Task description
Pick up the forum discussion below about materialism and the internet after its final post and continue it.

The only rebellion possible is against materialism, against capitalism, etc. No matter what you do (what you do these days essentially being one and the same with what you purchase) you are locked in the system. The only real rebellion is dropping out, if not completely dropping out then reducing your intake. There is a shroud of insanity that has gripped the globe but it is all illusory. It requires that everyone agree upon the most ridiculously ancient and arbitrary territorial premises.

How ridiculous is the phrase 'fiat money', when money is in itself an abstraction? A derivative representation of real labor, it historically becomes more and more derivative. Recently, quite literally so. On the plus side, the cold hard calculating logic of computers is now in control of most of it, and I think this is where the rebellion will come. Perhaps someday the machines in control of the stock exchange will analyze all data, declare it all meaningless ('fiat') and instantaneously destroy the global monetary system in an effort to make things more efficient. It's a fantasy I like to indulge in, but I don't necessarily think it is required. The internet is democratizing speech, destroying privacy (personal privacy and 'private property') barriers, breaking down political barriers, rendering country lines less and less real, and slowly eliminating the means of production and literally the very tactile nature of the goods and services we have built our society around obtaining and worshiping. What has happened to the music industry and the movie industry will soon happen to pretty much every facet of your commercial life.

Social networks online and the orgy of data-mining is sort of the last hurrah of capitalism. Already we are realizing that private property is an illusion, that privacy is an illusion, that we are all one on this planet together. As more and more points of view are encountered, as more and more people become aware of even the most fringe behaviors (Bronies, anyone?), acceptance and compassion will grow. The recent polls about the public not caring about the NSA support this trend. We are evolving past the old illusions.

This is a pretty terrific thing. It's essentially the start of a spiritual revolution, happening from the outside-in, the material world dissolving.

The internet and the concept of home computers were born in the revolutionary heyday of the 1960s. Engineers often developed these products while experimental with acid and mushrooms, going through ego death, foreseeing a radical new concept of the future, one that is so unique it has historically escaped description. The most radical concepts of the psychedelic revolution -- the death of private property, the breaking down of national barriers, instant global telepathic communication -- are all becoming literally true before our eyes.

Emperor Cos Dashit (Adam Bruneau), Tuesday, 11 June 2013 17:29 (ten years ago) link

communication's our whole point obviously but if the hippies thought technology would abolish power they've got another thing coming

the white queen and her caustic judgments (difficult listening hour), Tuesday, 11 June 2013 17:31 (ten years ago) link

and while the global communications network does all those things it also physically isolates you from yr brothers and vastly increases the insanely bounteous variety and nuance and omnipresence of ways to express yourself through consumption

the white queen and her caustic judgments (difficult listening hour), Tuesday, 11 June 2013 17:34 (ten years ago) link

(w all that system's attendant exploitation and personally tailored pacification)

(Stored data entries)
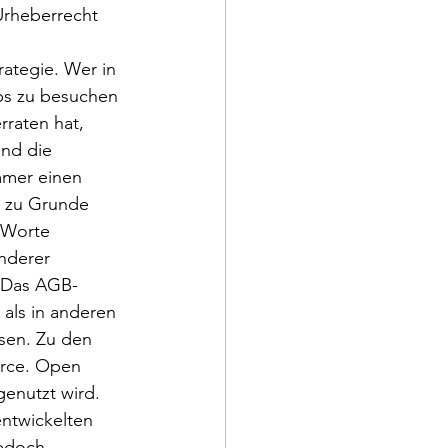
Urheberrecht 
rategie. Wer in 
ps zu besuchen 
rraten hat, 
nd die 
mmer einen 
 zu Grunde 
 Worte 
nderer 
. Das AGB-
 als in anderen 
sen. Zu den 
urce. Open 
enutzt wird.  
ntwickelten 
jedoch 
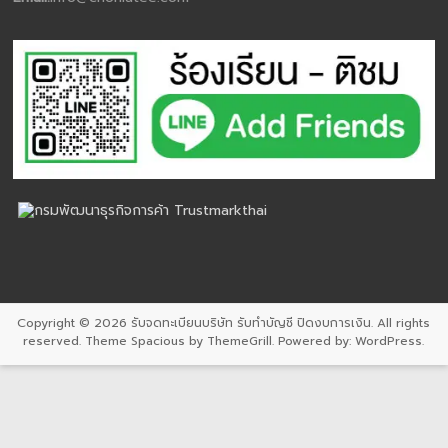
Copyright © 2026
รับจดทะเบียนบริษัท รับทำบัญชี ปิดงบการเงิน
. All rights
reserved. Theme
Spacious
by ThemeGrill. Powered by:
WordPress
.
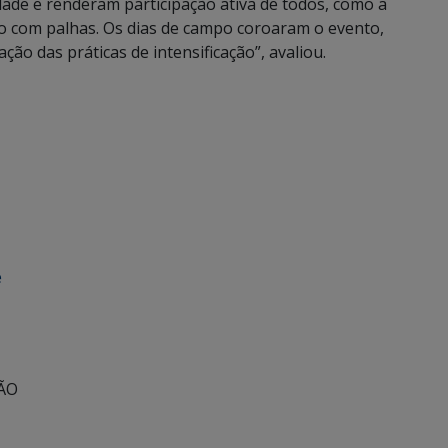
ade e renderam participação ativa de todos, como a
o com palhas. Os dias de campo coroaram o evento,
ão das práticas de intensificação”, avaliou.
e
ÇÃO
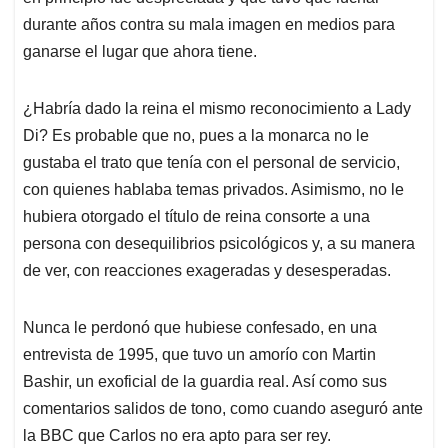
durante años contra su mala imagen en medios para
ganarse el lugar que ahora tiene.
¿Habría dado la reina el mismo reconocimiento a Lady
Di? Es probable que no, pues a la monarca no le
gustaba el trato que tenía con el personal de servicio,
con quienes hablaba temas privados. Asimismo, no le
hubiera otorgado el título de reina consorte a una
persona con desequilibrios psicológicos y, a su manera
de ver, con reacciones exageradas y desesperadas.
Nunca le perdonó que hubiese confesado, en una
entrevista de 1995, que tuvo un amorío con Martin
Bashir, un exoficial de la guardia real. Así como sus
comentarios salidos de tono, como cuando aseguró ante
la BBC que Carlos no era apto para ser rey.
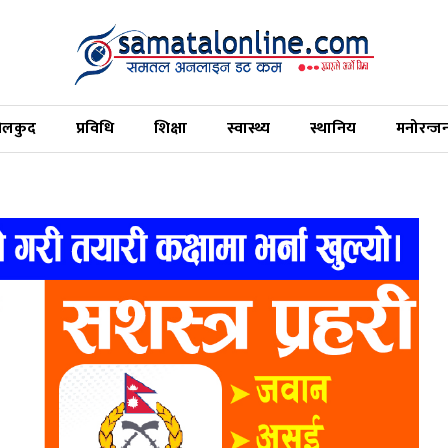
ेलकुद
प्रविधि
शिक्षा
स्वास्थ्य
स्थानिय
मनोरन्ज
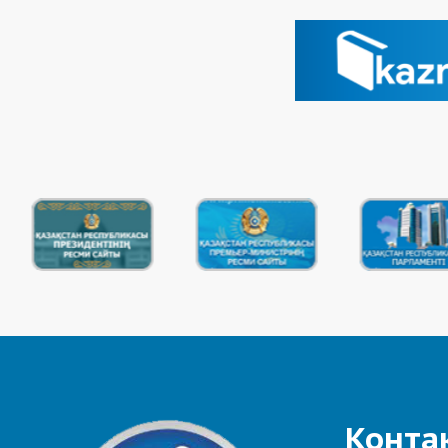
Конта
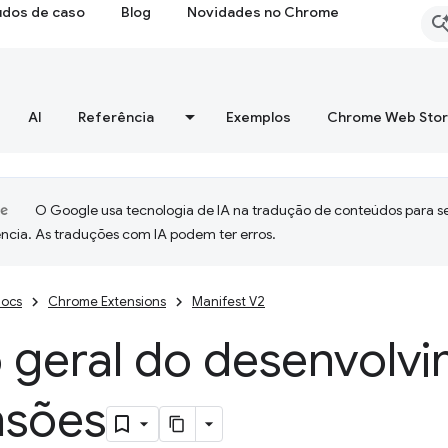
udos de caso
Blog
Novidades no Chrome
AI
Referência
Exemplos
Chrome Web Sto
O Google usa tecnologia de IA na tradução de conteúdos para s
ncia. As traduções com IA podem ter erros.
ocs
Chrome Extensions
Manifest V2
o geral do desenvolv
nsões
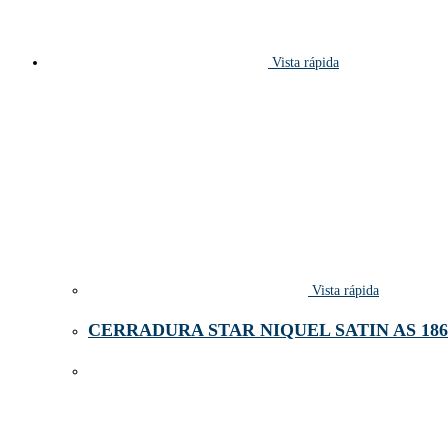
Vista rápida
Vista rápida
CERRADURA STAR NIQUEL SATIN AS 186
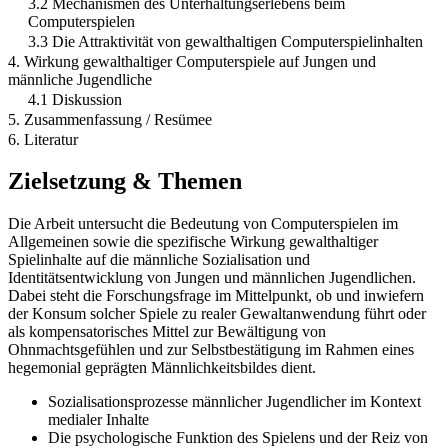
3.2 Mechanismen des Unterhaltungserlebens beim
Computerspielen
3.3 Die Attraktivität von gewalthaltigen Computerspielinhalten
4. Wirkung gewalthaltiger Computerspiele auf Jungen und
männliche Jugendliche
4.1 Diskussion
5. Zusammenfassung / Resümee
6. Literatur
Zielsetzung & Themen
Die Arbeit untersucht die Bedeutung von Computerspielen im
Allgemeinen sowie die spezifische Wirkung gewalthaltiger
Spielinhalte auf die männliche Sozialisation und
Identitätsentwicklung von Jungen und männlichen Jugendlichen.
Dabei steht die Forschungsfrage im Mittelpunkt, ob und inwiefern
der Konsum solcher Spiele zu realer Gewaltanwendung führt oder
als kompensatorisches Mittel zur Bewältigung von
Ohnmachtsgefühlen und zur Selbstbestätigung im Rahmen eines
hegemonial geprägten Männlichkeitsbildes dient.
Sozialisationsprozesse männlicher Jugendlicher im Kontext
medialer Inhalte
Die psychologische Funktion des Spielens und der Reiz von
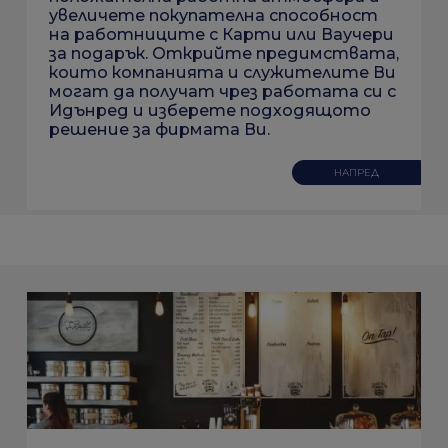
увеличете покупателна способност
на работниците с Карти или Ваучери
за подарък. Открийте предимствата,
които компанията и служителите Ви
могат да получат чрез работата си с
Идънред и изберете подходящото
решение за фирмата Ви.
НАПРЕД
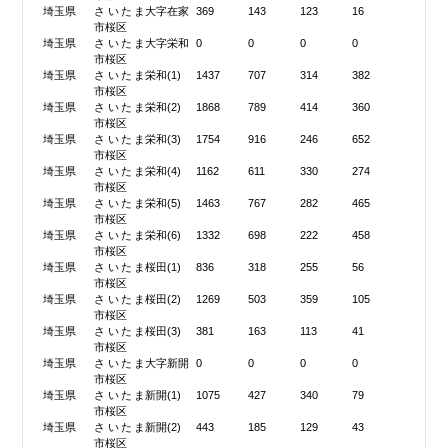
埼玉県
さいたま
大字在家
369
143
123
16
市桜区
埼玉県
さいたま
大字栄和
0
0
0
0
市桜区
埼玉県
さいたま
栄和(1)
1437
707
314
382
市桜区
埼玉県
さいたま
栄和(2)
1868
789
414
360
市桜区
埼玉県
さいたま
栄和(3)
1754
916
246
652
市桜区
埼玉県
さいたま
栄和(4)
1162
611
330
274
市桜区
埼玉県
さいたま
栄和(5)
1463
767
282
465
市桜区
埼玉県
さいたま
栄和(6)
1332
698
222
458
市桜区
埼玉県
さいたま
桜田(1)
836
318
255
56
市桜区
埼玉県
さいたま
桜田(2)
1269
503
359
105
市桜区
埼玉県
さいたま
桜田(3)
381
163
113
41
市桜区
埼玉県
さいたま
大字新開
0
0
0
0
市桜区
埼玉県
さいたま
新開(1)
1075
427
340
79
市桜区
埼玉県
さいたま
新開(2)
443
185
129
43
市桜区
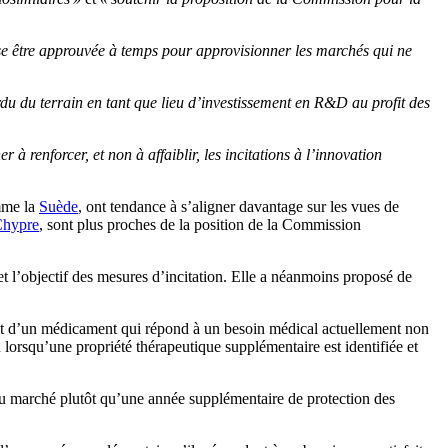
sse être approuvée à temps pour approvisionner les marchés qui ne
du du terrain en tant que lieu d’investissement en R&D au profit des
à renforcer, et non à affaiblir, les incitations à l’innovation
omme la
Suède
, ont tendance à s’aligner davantage sur les vues de
hypre
, sont plus proches de la position de la Commission
et l’objectif des mesures d’incitation. Elle a néanmoins proposé de
git d’un médicament qui répond à un besoin médical actuellement non
lorsqu’une propriété thérapeutique supplémentaire est identifiée et
du marché plutôt qu’une année supplémentaire de protection des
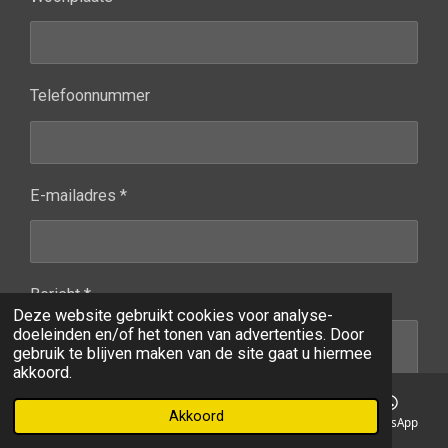
Telefoonnummer
E-mailadres *
Bericht *
Deze website gebruikt cookies voor analyse-
doeleinden en/of het tonen van advertenties. Door
gebruik te blijven maken van de site gaat u hiermee
akkoord.
Akkoord
E-mailadres
Telefoonnummer
Kaart
WhatsApp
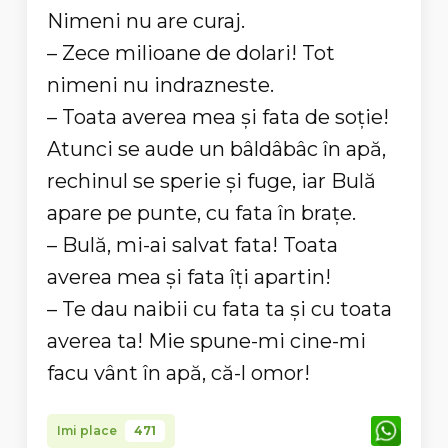
Nimeni nu are curaj.
– Zece milioane de dolari! Tot
nimeni nu indrazneste.
– Toata averea mea și fata de soție!
Atunci se aude un bâldâbâc în apă,
rechinul se sperie și fuge, iar Bulă
apare pe punte, cu fata în brațe.
– Bulă, mi-ai salvat fata! Toata
averea mea și fata îți apartin!
– Te dau naibii cu fata ta și cu toata
averea ta! Mie spune-mi cine-mi
facu vânt în apă, că-l omor!
Imi place
471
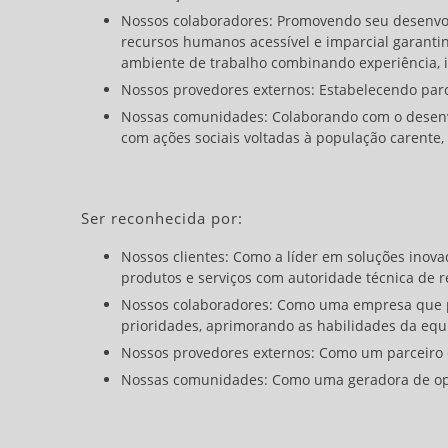
Nossos colaboradores:
Promovendo seu desenvol
recursos humanos acessível e imparcial garanti
ambiente de trabalho combinando experiência, i
Nossos provedores externos:
Estabelecendo parce
Nossas comunidades:
Colaborando com o desenv
com ações sociais voltadas à população carente,
Ser reconhecida por:
Nossos clientes:
Como a líder em soluções inovad
produtos e serviços com autoridade técnica de 
Nossos colaboradores:
Como uma empresa que pro
prioridades, aprimorando as habilidades da equ
Nossos provedores externos:
Como um parceiro 
Nossas comunidades:
Como uma geradora de opor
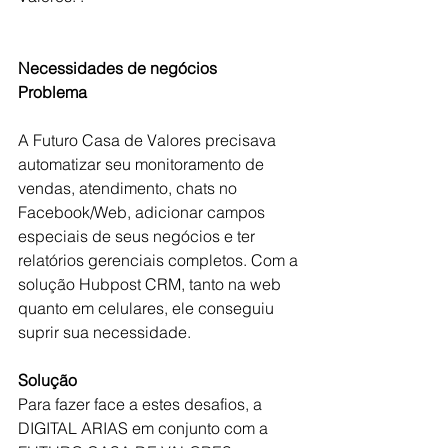
Necessidades de negócios
Problema
A Futuro Casa de Valores precisava 
automatizar seu monitoramento de 
vendas, atendimento, chats no 
Facebook/Web, adicionar campos 
especiais de seus negócios e ter 
relatórios gerenciais completos. Com a 
solução Hubpost CRM, tanto na web 
quanto em celulares, ele conseguiu 
suprir sua necessidade.
Solução
Para fazer face a estes desafios, a 
DIGITAL ARIAS em conjunto com a 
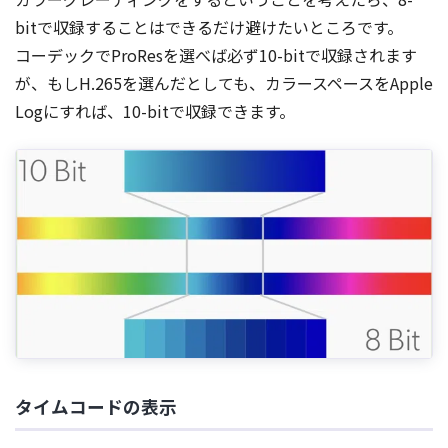
bitで収録することはできるだけ避けたいところです。
コーデックでProResを選べば必ず10-bitで収録されます
が、もしH.265を選んだとしても、カラースペースをApple
Logにすれば、10-bitで収録できます。
タイムコードの表示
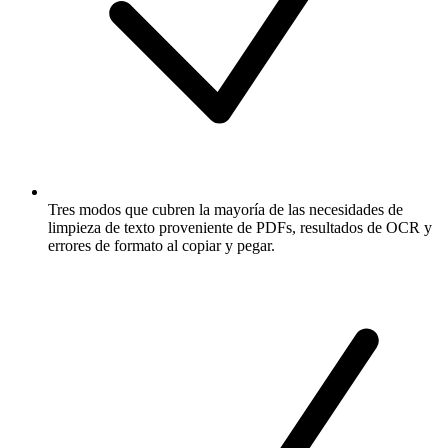
Tres modos que cubren la mayoría de las necesidades de
limpieza de texto proveniente de PDFs, resultados de OCR y
errores de formato al copiar y pegar.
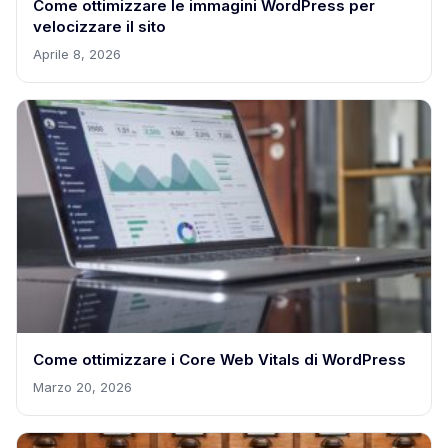
Come ottimizzare le immagini WordPress per
velocizzare il sito
Aprile 8, 2026
Come ottimizzare i Core Web Vitals di WordPress
Marzo 20, 2026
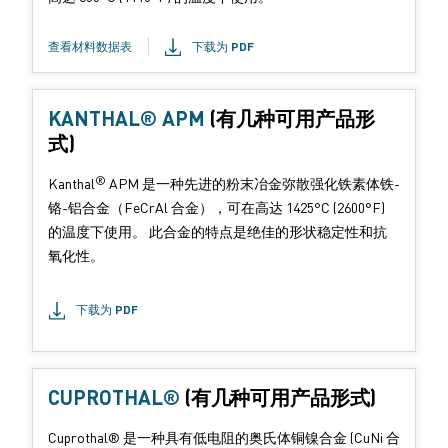
查看材料数据表
下载为 PDF
KANTHAL® APM
(有几种可用产品形
式)
®
Kanthal
APM 是一种先进的粉末冶金弥散强化铁素体铁-
铬-铝合金（FeCrAl 合金），可在高达 1425°C (2600°F)
的温度下使用。 此合金的特点是绝佳的形状稳定性和抗
氧化性。
下载为 PDF
CUPROTHAL®
(有几种可用产品形式)
Cuprothal® 是一种具有低电阻的奥氏体铜镍合金 (CuNi 合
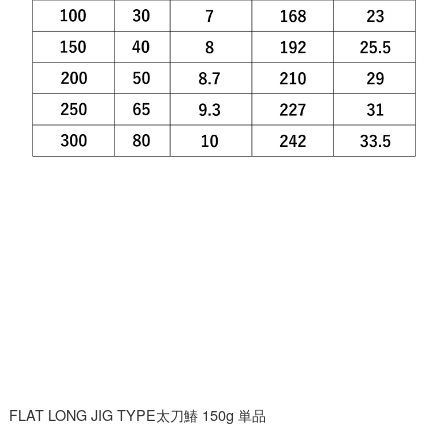
FLAT LONG JIG TYPE太刀鰆 150g 単品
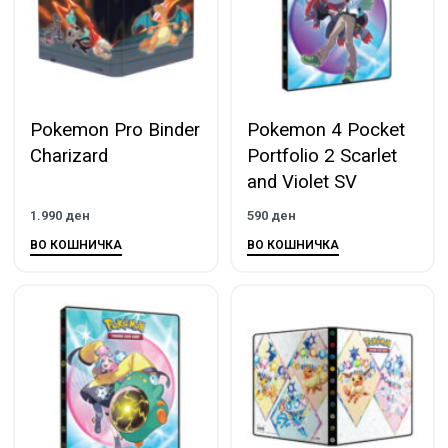
Pokemon Pro Binder
Pokemon 4 Pocket
Charizard
Portfolio 2 Scarlet
and Violet SV
1.990
ден
590
ден
ВО КОШНИЧКА
ВО КОШНИЧКА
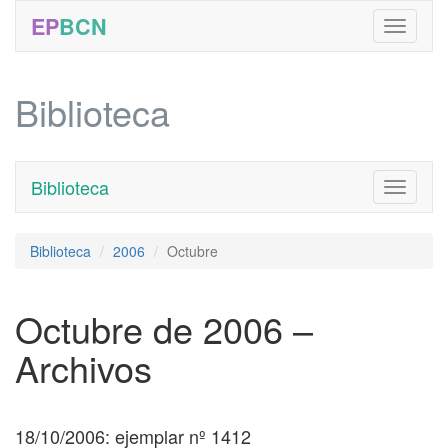
EP
BCN
Biblioteca
Biblioteca
Toggle
navigati
Biblioteca
2006
Octubre
Octubre de 2006 –
Archivos
18/10/2006: ejemplar nº 1412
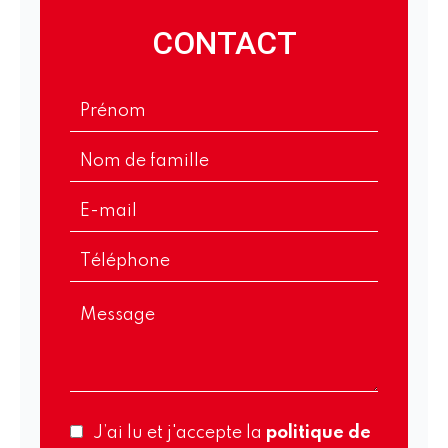
CONTACT
J’ai lu et j'accepte la
politique de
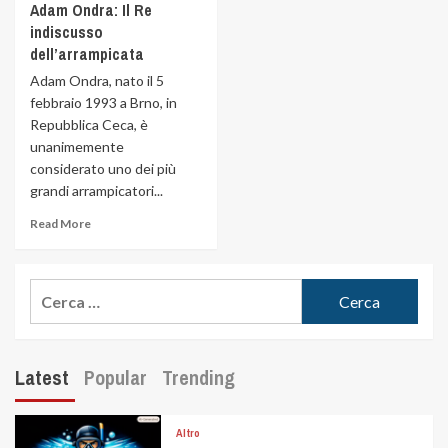
Adam Ondra: Il Re
indiscusso
dell’arrampicata
Adam Ondra, nato il 5
febbraio 1993 a Brno, in
Repubblica Ceca, è
unanimemente
considerato uno dei più
grandi arrampicatori...
Read More
Latest
Popular
Trending
Altro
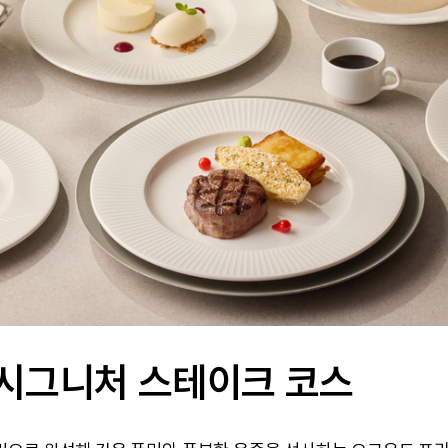
 시그니처 스테이크 코스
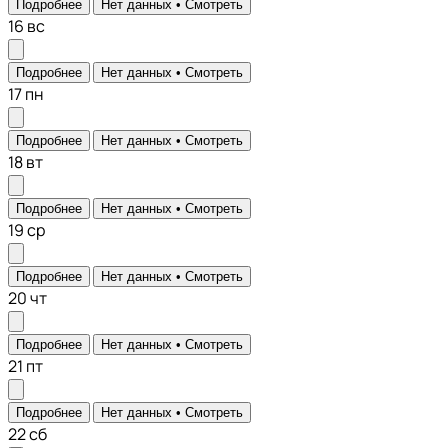
Подробнее
Нет данных •
Смотреть
16
вс
Подробнее
Нет данных •
Смотреть
17
пн
Подробнее
Нет данных •
Смотреть
18
вт
Подробнее
Нет данных •
Смотреть
19
ср
Подробнее
Нет данных •
Смотреть
20
чт
Подробнее
Нет данных •
Смотреть
21
пт
Подробнее
Нет данных •
Смотреть
22
сб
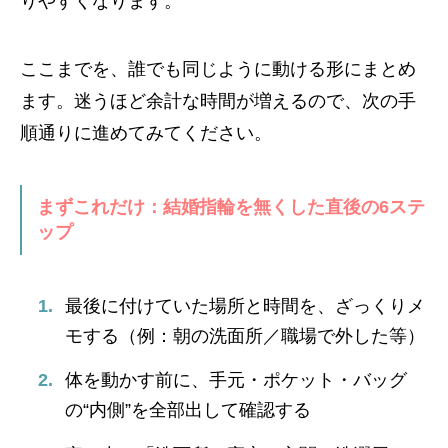
りやすくなります。
ここまでを、誰でも同じように動ける形にまとめ
ます。迷うほど余計な時間が増えるので、次の手
順通りに進めてみてください。
まずこれだけ：結婚指輪を無くした直後の6ステ
ップ
最後に付けていた場所と時間を、ざっくりメ
モする（例：朝の洗面所／職場で外した等）
体を動かす前に、手元・ポケット・バッグ
の“内側”を全部出して確認する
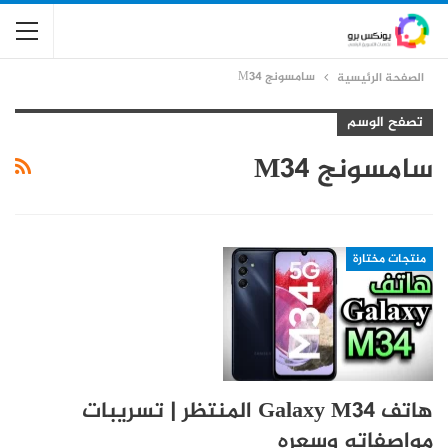
سامسونج M34
الصفحة الرئيسية
تصفح الوسم
سامسونج M34
منتجات مختارة
هاتف Galaxy M34 المنتظر | تسريبات
مواصفاته وسعره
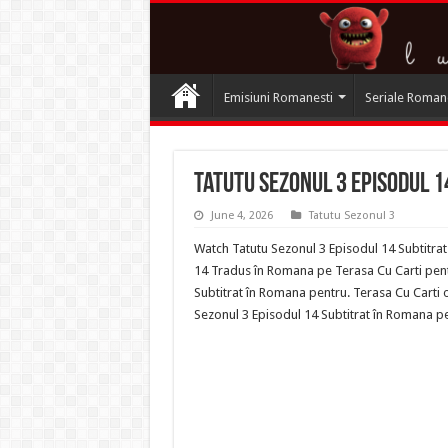
Emisiuni Romanesti
Seriale Roman
Tatutu Sezonul 3 Episodul 1
June 4, 2026
Tatutu Sezonul 3
Watch Tatutu Sezonul 3 Episodul 14 Subtitrat
14 Tradus în Romana pe Terasa Cu Carti pentr
Subtitrat în Romana pentru. Terasa Cu Carti 
Sezonul 3 Episodul 14 Subtitrat în Romana p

Written answer
the white queen and her caustic judgments (difficult listening hour), Tuesday, 11 June 2013 17:37 (ten years ago) link

i just meant if you mention "living off the grid" a lot of people immediately tie it to 60s/70s/hippies/etc. and it doesn't have to be like that. or worse they tie it to militias/survivalists/cults. it doesn't have to be any of those things.

scott seward, Friday, 21 June 2013 19:19 (ten years ago) link

Living off the grid does require a broad skill set that replaces being plugged into systems that are self-managing. Acquiring that skill set doesn't have to happen all at once, if you don't dive straight into the deep end, but instead select skills you are interested in, one at a time, and learn them as you go along. A lot of the failures among hippies and back-to-nature types in the 70s, when this was big, was a failure to recognize how much they didn't know before they committed to the project. It's more sensible to ramp your way up to it slowly and intentionally.

Aimless, Friday, 21 June 2013 20:04 (ten years ago) link

I think that the "oh that's a 70s thing" comes largely from the widespread failure of most of the people who tried to live off the grid to stick with it.

i don't even have an internet (Hurting 2), Friday, 21 June 2013 21:10 (ten years ago) link

but yeah what aimless said

i don't even have an internet (Hurting 2), Friday, 21 June 2013 21:11 (ten years ago) link

I think "true independence" is kind of a ridiculous fantasy, but that's probably something the marketing department came up with right?

i don't even have an internet (Hurting 2), Friday, 21 June 2013 21:14 (ten years ago) link

has anyone read this?

wtf I am pretty sure I know that building

the Spanish Porky's (Shakey Mo Collier), Friday, 21 June 2013 21:14 (ten years ago) link

He edits the Web site Off-Grid.net in back of his RV, using a laptop plugged into a cigar lighter (and a wireless modem plugged into a laptop).

Ok, not gonna bother with this one.

i don't even have an internet (Hurting 2), Friday, 21 June 2013 21:18 (ten years ago) link

Also has an epigraph by "E.E. Schumacher" (smh)

i don't even have an internet (Hurting 2), Friday, 21 June 2013 21:19 (ten years ago) link

off the grid = a car battery?

the Spanish Porky's (Shakey Mo Collier), Friday, 21 June 2013 21:20 (ten years ago) link

and wireless internet!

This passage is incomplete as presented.